▸ WORK TO BE COMPLETED
Once you reach the line that contains "dst_addr : 261", retype it and every line after it exactly, ending with the last line of the entries.

▸ INPUT DATA
**********

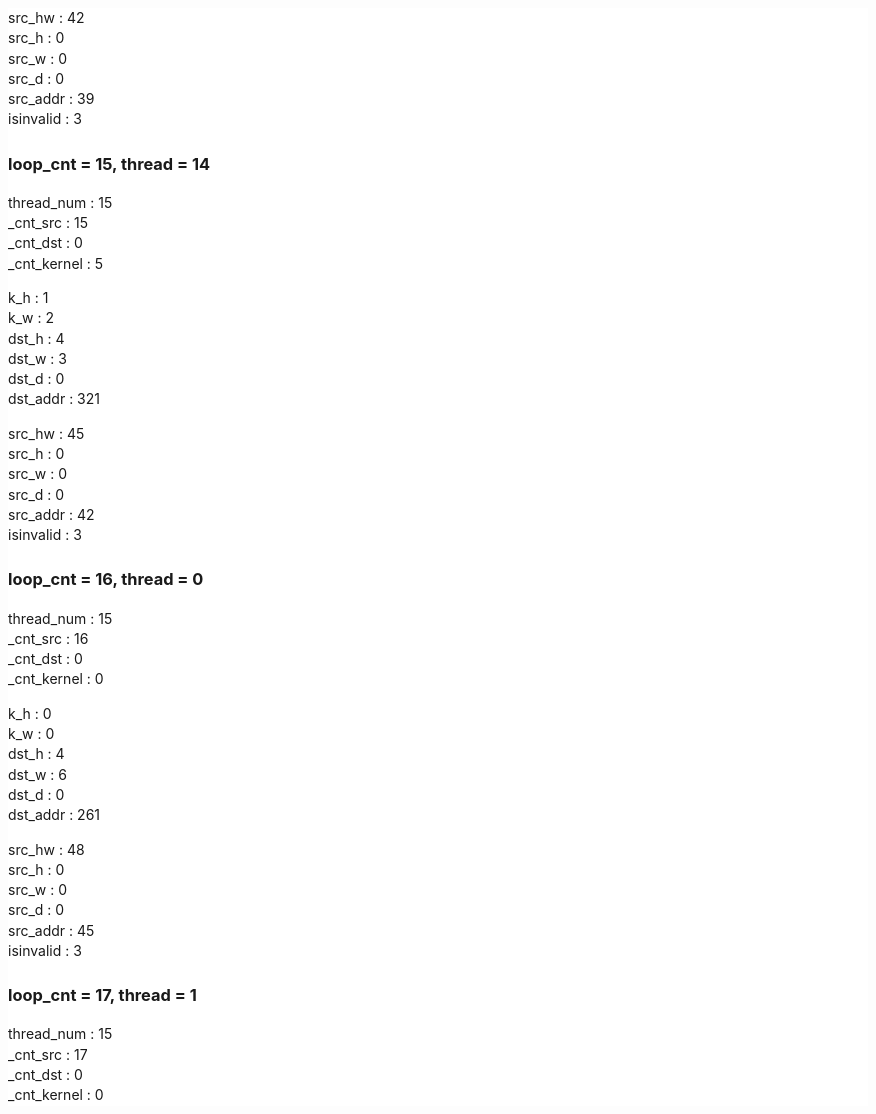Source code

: src_hw : 42  
src_h : 0  
src_w : 0  
src_d : 0  
src_addr : 39  
isinvalid : 3  

### loop_cnt = 15, thread = 14  

thread_num : 15  
_cnt_src : 15  
_cnt_dst : 0  
_cnt_kernel : 5  

k_h : 1  
k_w : 2  
dst_h : 4  
dst_w : 3  
dst_d : 0  
dst_addr : 321  

src_hw : 45  
src_h : 0  
src_w : 0  
src_d : 0  
src_addr : 42  
isinvalid : 3  



### loop_cnt = 16, thread = 0  

thread_num : 15  
_cnt_src : 16  
_cnt_dst : 0  
_cnt_kernel : 0  

k_h : 0  
k_w : 0  
dst_h : 4  
dst_w : 6  
dst_d : 0  
dst_addr : 261  

src_hw : 48  
src_h : 0  
src_w : 0  
src_d : 0  
src_addr : 45  
isinvalid : 3  

### loop_cnt = 17, thread = 1  

thread_num : 15  
_cnt_src : 17  
_cnt_dst : 0  
_cnt_kernel : 0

**********

▸ EXPECTED OUTPUT
dst_addr : 261  

src_hw : 48  
src_h : 0  
src_w : 0  
src_d : 0  
src_addr : 45  
isinvalid : 3  

### loop_cnt = 17, thread = 1  

thread_num : 15  
_cnt_src : 17  
_cnt_dst : 0  
_cnt_kernel : 0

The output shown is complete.